Organic honey produced in Western Australia comes from deep within the forests in the South West, or from the remote inland areas such as the Goldfields. These areas are a long distance from the major population centres, so they require long and expensive commutes back and forth for hive inspections and to harvest. The costs of transporting heavy machinery to and from remote areas can in itself make organic production of honey a cost inhibitive process for beekeepers. Couple this with the destruction of appropriate apiary sites due to land clearing and bushfires, and it is becoming increasingly difficult for beekeepers to maintain organic certification.
As you can see, it is actually quite difficult to produce organic honey. It’s not too hard to imagine how frustrating it may be for the genuine organic sellers to see the term ‘organic honey’ splashed around so freely. This is not a problem confined to honey production. We see this is in other areas of agricultural production such as fruit and vegetable crops, where producers feel their product is organic enough for the term to be used in their marketing, even though it may not fit the standards. We don’t exactly believe in having a controlling nanny state, but when it comes to what people consume we do support a degree of regulation. It is unfair for consumers to be paying hard-earned money based on a presumption of a certain quality, only to be delivered a false product. We feel it is in everyone’s interest for sellers to adhere to regulations.
Does the Perth Honey Company sell organic honey?
Like many others, while the honey we sell has been harvested in a natural way, we cannot claim to be organically certified. Our equipment is kept clear of pesticides, we don’t clip our queen’s wings, and we’re not old enough to have tins of lead paint sitting around to use on our hives anyway. Still, we have not undergone the rigours of organic compliance, so would not dare label our honey as organic.
We have some of our hives in suburban yards across Perth. Is this honey any less wholesome than the honey we produce from our bush bees that probably never see a human in their lives? We can’t tell the difference. That said though, we appreciate that many people do prefer the organic status of food, and luckily for them, there are legitimate beekeepers out there who cater for this demand.
How do I know if it is organic Australian honey?

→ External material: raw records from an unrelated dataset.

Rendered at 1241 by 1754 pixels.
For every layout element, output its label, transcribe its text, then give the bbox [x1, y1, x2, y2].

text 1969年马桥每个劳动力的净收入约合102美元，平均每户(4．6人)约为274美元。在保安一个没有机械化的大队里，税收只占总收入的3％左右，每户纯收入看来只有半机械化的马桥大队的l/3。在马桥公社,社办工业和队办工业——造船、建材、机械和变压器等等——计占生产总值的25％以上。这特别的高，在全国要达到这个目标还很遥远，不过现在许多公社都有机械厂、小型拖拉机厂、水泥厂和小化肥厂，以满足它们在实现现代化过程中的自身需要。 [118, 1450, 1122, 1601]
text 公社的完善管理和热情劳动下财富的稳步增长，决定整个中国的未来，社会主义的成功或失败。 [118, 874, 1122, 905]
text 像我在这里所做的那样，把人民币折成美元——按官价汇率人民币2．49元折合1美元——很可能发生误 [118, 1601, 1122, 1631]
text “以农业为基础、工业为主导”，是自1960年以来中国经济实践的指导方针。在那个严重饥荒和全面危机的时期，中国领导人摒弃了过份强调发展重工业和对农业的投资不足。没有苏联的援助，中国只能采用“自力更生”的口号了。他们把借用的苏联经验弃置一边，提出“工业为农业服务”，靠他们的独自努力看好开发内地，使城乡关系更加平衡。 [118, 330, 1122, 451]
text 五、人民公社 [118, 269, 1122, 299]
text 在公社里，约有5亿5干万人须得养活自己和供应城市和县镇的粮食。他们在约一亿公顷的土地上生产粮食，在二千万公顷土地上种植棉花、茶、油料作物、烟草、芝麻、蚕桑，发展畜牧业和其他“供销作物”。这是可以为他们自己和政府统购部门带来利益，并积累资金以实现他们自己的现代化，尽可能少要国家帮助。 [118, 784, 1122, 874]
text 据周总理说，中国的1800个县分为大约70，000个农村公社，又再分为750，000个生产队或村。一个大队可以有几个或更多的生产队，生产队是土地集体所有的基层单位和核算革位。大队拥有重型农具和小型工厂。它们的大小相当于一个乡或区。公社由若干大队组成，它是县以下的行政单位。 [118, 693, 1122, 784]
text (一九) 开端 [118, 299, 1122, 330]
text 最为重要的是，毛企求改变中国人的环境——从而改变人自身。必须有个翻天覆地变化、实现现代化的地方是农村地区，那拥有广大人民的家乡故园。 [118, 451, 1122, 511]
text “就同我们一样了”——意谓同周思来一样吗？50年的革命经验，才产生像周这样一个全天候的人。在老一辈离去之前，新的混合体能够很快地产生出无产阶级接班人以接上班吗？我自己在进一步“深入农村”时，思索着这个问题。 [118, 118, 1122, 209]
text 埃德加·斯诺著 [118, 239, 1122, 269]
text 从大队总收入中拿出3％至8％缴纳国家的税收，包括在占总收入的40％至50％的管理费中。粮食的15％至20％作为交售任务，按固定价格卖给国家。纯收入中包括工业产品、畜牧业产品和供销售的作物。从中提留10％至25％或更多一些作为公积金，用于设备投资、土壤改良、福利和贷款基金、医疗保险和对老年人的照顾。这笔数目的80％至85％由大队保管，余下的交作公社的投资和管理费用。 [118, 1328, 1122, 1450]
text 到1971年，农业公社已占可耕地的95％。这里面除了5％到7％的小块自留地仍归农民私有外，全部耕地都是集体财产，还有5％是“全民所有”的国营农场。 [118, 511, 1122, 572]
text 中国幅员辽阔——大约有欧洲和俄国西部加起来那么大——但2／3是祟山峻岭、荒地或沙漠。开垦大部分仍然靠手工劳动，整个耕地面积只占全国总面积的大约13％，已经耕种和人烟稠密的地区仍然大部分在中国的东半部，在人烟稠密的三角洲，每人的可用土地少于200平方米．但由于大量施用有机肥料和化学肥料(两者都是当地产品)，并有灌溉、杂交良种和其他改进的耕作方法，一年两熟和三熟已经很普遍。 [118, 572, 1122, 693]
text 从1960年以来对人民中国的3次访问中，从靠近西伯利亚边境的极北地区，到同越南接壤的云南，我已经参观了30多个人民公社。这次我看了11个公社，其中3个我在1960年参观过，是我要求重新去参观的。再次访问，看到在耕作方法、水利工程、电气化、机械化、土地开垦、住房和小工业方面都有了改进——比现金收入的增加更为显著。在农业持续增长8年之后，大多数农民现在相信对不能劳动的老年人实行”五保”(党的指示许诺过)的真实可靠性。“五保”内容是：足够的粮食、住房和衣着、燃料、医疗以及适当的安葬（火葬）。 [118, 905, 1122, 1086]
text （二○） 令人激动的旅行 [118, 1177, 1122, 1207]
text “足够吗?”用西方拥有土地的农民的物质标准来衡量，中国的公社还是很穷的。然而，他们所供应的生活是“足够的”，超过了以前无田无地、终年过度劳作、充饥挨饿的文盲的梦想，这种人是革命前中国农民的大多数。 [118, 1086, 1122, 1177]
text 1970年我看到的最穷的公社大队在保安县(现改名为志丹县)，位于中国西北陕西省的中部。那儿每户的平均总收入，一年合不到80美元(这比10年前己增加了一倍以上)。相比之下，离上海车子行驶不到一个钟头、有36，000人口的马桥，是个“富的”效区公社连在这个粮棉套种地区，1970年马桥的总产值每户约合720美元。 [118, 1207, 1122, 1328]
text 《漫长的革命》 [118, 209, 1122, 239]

If you feel you would like to buy organic honey, look for reputable beekeepers or honey producers with the certification logos like those pictured below. While many of these sellers will have invested significantly in gaining organic certification for some of their honey, be mindful that not all of their products will be organic. Therefore, look for individual labelling of the honey that you are buying. This is simply due to the fact that most producers will be sourcing their honey from hives in different locations, not all of which will be organically approved. On the whole though, producers with organic certification will maintain high standards across the board with all of their products.
Whether you feel we’re being pedantic or not, the fact is that incorrectly marketing honey as organic does no one any favours – customers or other honey producers alike. The overuse of the term ‘organic’ dilutes the significance, and therefore the value of the product from those producers who go to the trouble of establishing and maintaining their organic certification. If we can achieve anything from this article, ideally it would be to create awareness and inform fellow beekeepers and honey purchasers of the measures it takes to become certified organic. Hopefully, this post can encourage beekeepers to do the right thing by their industry partners, and enable consumers to make a more informed decision prior to buying honey.